Día 3 y 4: Lo que la Patagonia se guardó
El segundo amanecer era esperado con ansias, pues daba por finalizado el paso por el golfo. La calma vuelve entre los fiordos.
Es turno del Canal Messier, que posee las mayores profundidades de la ruta, con 1.300 metros de fondo marino. Entre estos abismos se encuentra el Capitán Leonidas. Un buque de carga que encalló en un islote semisumergido llamado Bajo Cotopaxi. Hoy en el lugar existe un faro.
Tras el almuerzo, la invitación es a salir nuevamente a cubierta a ver cómo el ferry atraviesa por el canal más angosto de todos.
Es la Angostura Inglesa. Un intrincado laberinto de pequeñas islas, que forman estrechos canales de menos de 400 metros. El paso por aquí es exclusivo de un sentido y muy lento, lo que se agradece para observar en paz y a pocos metros distintas aves.
Saliendo de esta apacible zona, se ingresa a la Región de Magallanes, que da la bienvenida con unas fumarolas que salen de un puñado de coloridas casas. No estamos tan solos.

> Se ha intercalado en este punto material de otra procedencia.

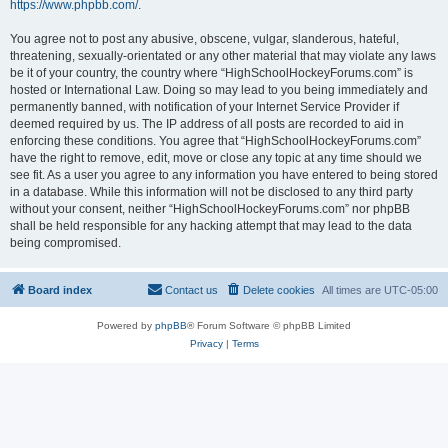
https://www.phpbb.com/
.
You agree not to post any abusive, obscene, vulgar, slanderous, hateful,
threatening, sexually-orientated or any other material that may violate any laws
be it of your country, the country where “HighSchoolHockeyForums.com” is
hosted or International Law. Doing so may lead to you being immediately and
permanently banned, with notification of your Internet Service Provider if
deemed required by us. The IP address of all posts are recorded to aid in
enforcing these conditions. You agree that “HighSchoolHockeyForums.com”
have the right to remove, edit, move or close any topic at any time should we
see fit. As a user you agree to any information you have entered to being stored
in a database. While this information will not be disclosed to any third party
without your consent, neither “HighSchoolHockeyForums.com” nor phpBB
shall be held responsible for any hacking attempt that may lead to the data
being compromised.
Board index
Contact us
Delete cookies
All times are
UTC-05:00
Powered by
phpBB
® Forum Software © phpBB Limited
Privacy
|
Terms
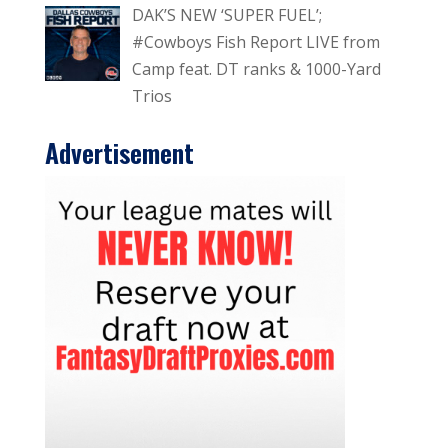
DAK’S NEW ‘SUPER FUEL’;
#Cowboys Fish Report LIVE from
Camp feat. DT ranks & 1000-Yard
Trios
Advertisement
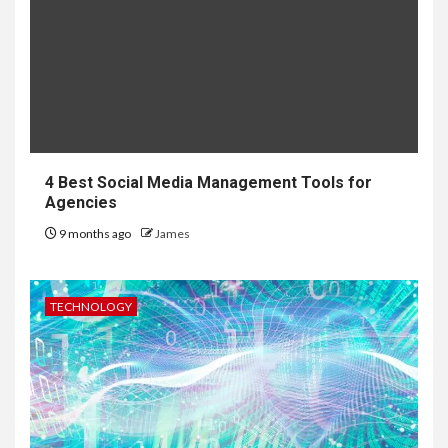
4 Best Social Media Management Tools for
Agencies
9 months ago
James
TECHNOLOGY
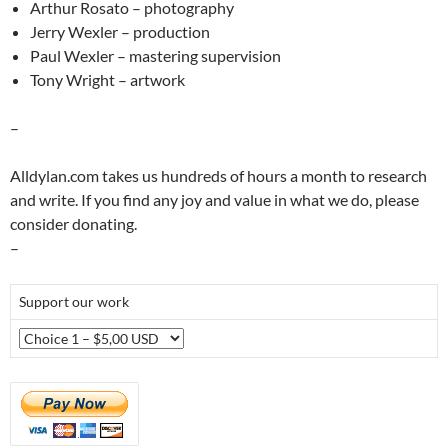
Arthur Rosato – photography
Jerry Wexler – production
Paul Wexler – mastering supervision
Tony Wright – artwork
–
Alldylan.com takes us hundreds of hours a month to research
and write. If you find any joy and value in what we do, please
consider donating.
–
Support our work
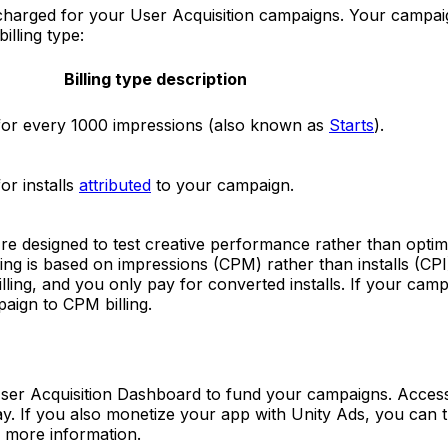
s charged for your User Acquisition campaigns. Your campaig
illing type:
Billing type description
for every 1000 impressions (also known as
Starts
).
or installs
attributed
to your campaign.
e designed to test creative performance rather than optimi
lling is based on impressions (CPM) rather than installs (CPI
lling, and you only pay for converted installs. If your cam
paign to CPM billing.
User Acquisition Dashboard to fund your campaigns. Acces
ay. If you also monetize your app with Unity Ads, you can
 more information.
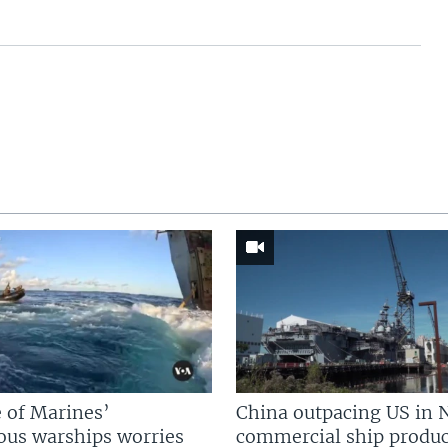
 of Marines’
China outpacing US in 
us warships worries
commercial ship produc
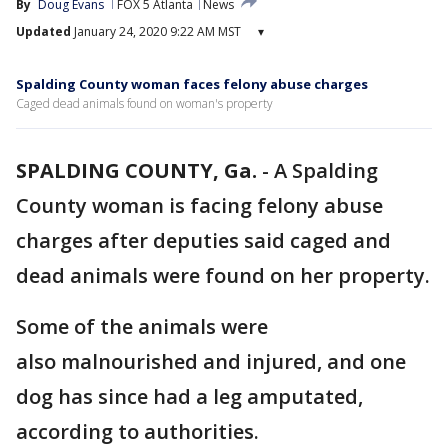
By
Doug Evans
FOX 5 Atlanta
News
Updated
January 24, 2020 9:22 AM MST
▾
Spalding County woman faces felony abuse charges
Caged dead animals found on woman's property
SPALDING COUNTY, Ga.
-
A Spalding
County woman is facing felony abuse
charges after deputies said caged and
dead animals were found on her property.
Some of the animals were
also malnourished and injured, and one
dog has since had a leg amputated,
according to authorities.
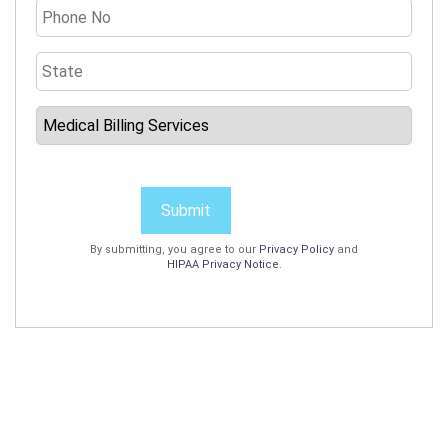
Submit
By submitting, you agree to our
Privacy Policy
and
HIPAA Privacy Notice
.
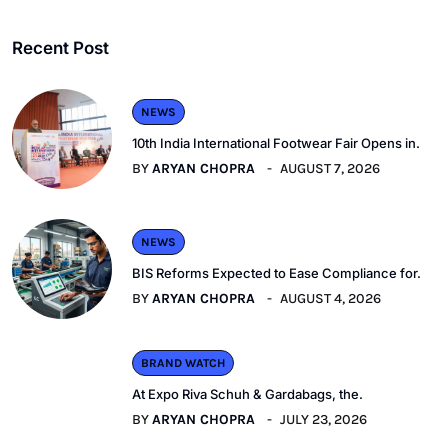
Recent Post
NEWS
10th India International Footwear Fair Opens in.
BY
ARYAN CHOPRA
AUGUST 7, 2026
NEWS
BIS Reforms Expected to Ease Compliance for.
BY
ARYAN CHOPRA
AUGUST 4, 2026
BRAND WATCH
At Expo Riva Schuh & Gardabags, the.
BY
ARYAN CHOPRA
JULY 23, 2026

Es la localidad de Puerto Edén. Una aldea ubicada en la isla Wellington en el Parque Nacional Bernardo O'Higgins, donde viven 300 personas, en su mayoría pescadores junto a sus familias, que hacen patria en esta apacible bahía escondida. Se desconoce el año preciso en que fue fundado este asentamiento, por la sencilla razón de que desde hace 6.000 años ha sido territorio de sus "antepasados": los nativos kaweskar. Nómades que navegaron e hicieron de estas aguas su hogar, desplazándose por siglos de un lado a otro en canoas. Una cultura que luego de la colonización comenzó a desaparecer por diversos motivos: emigraciones, mestizaje, enfermedades y asesinatos. Es así como el último kaweskar que existió, Alberto Achacaz Walakial, vivió y murió en Puerto Edén hasta 2008, dando fin a un pueblo emblemático de la Patagonia.
Hoy, el Evangelistas ofrece la posibilidad de detenerse y desembarcar aquí. Dependerá de las condiciones climáticas y de la hora de arribo.
El cuarto y último día es excepcional.
Quizás el más bello en cuanto a versatilidad paisajística.
Los angostos canales dan paso a fiordos de dos a cinco kilómetros de ancho, que permiten tener una perspectiva mayor de lo que nos rodea, lo que se combina con angostos y exclusivos pasos para barcos de no más de 175 metros de eslora. Islas por un lado y el glaciar Pío XI -el más grande de Sudamérica- por el otro; cordones montañosos que desembocan en el mar a pocos metros y si tiene suerte, toninas y ballenas jorobadas saldrán a saludar.
El Canal Sarmiento, el Paso Sobenes, el Canal Santa María y el Paso White, son los encargados de guardar estos tesoros de la Patagonia.
Pasado el mediodía, Puerto Natales se descubre entre la pampa. Es el fin de la aventura. Sin grandes lujos quizás, pero no se extrañe si se ha sentido el rey del mundo.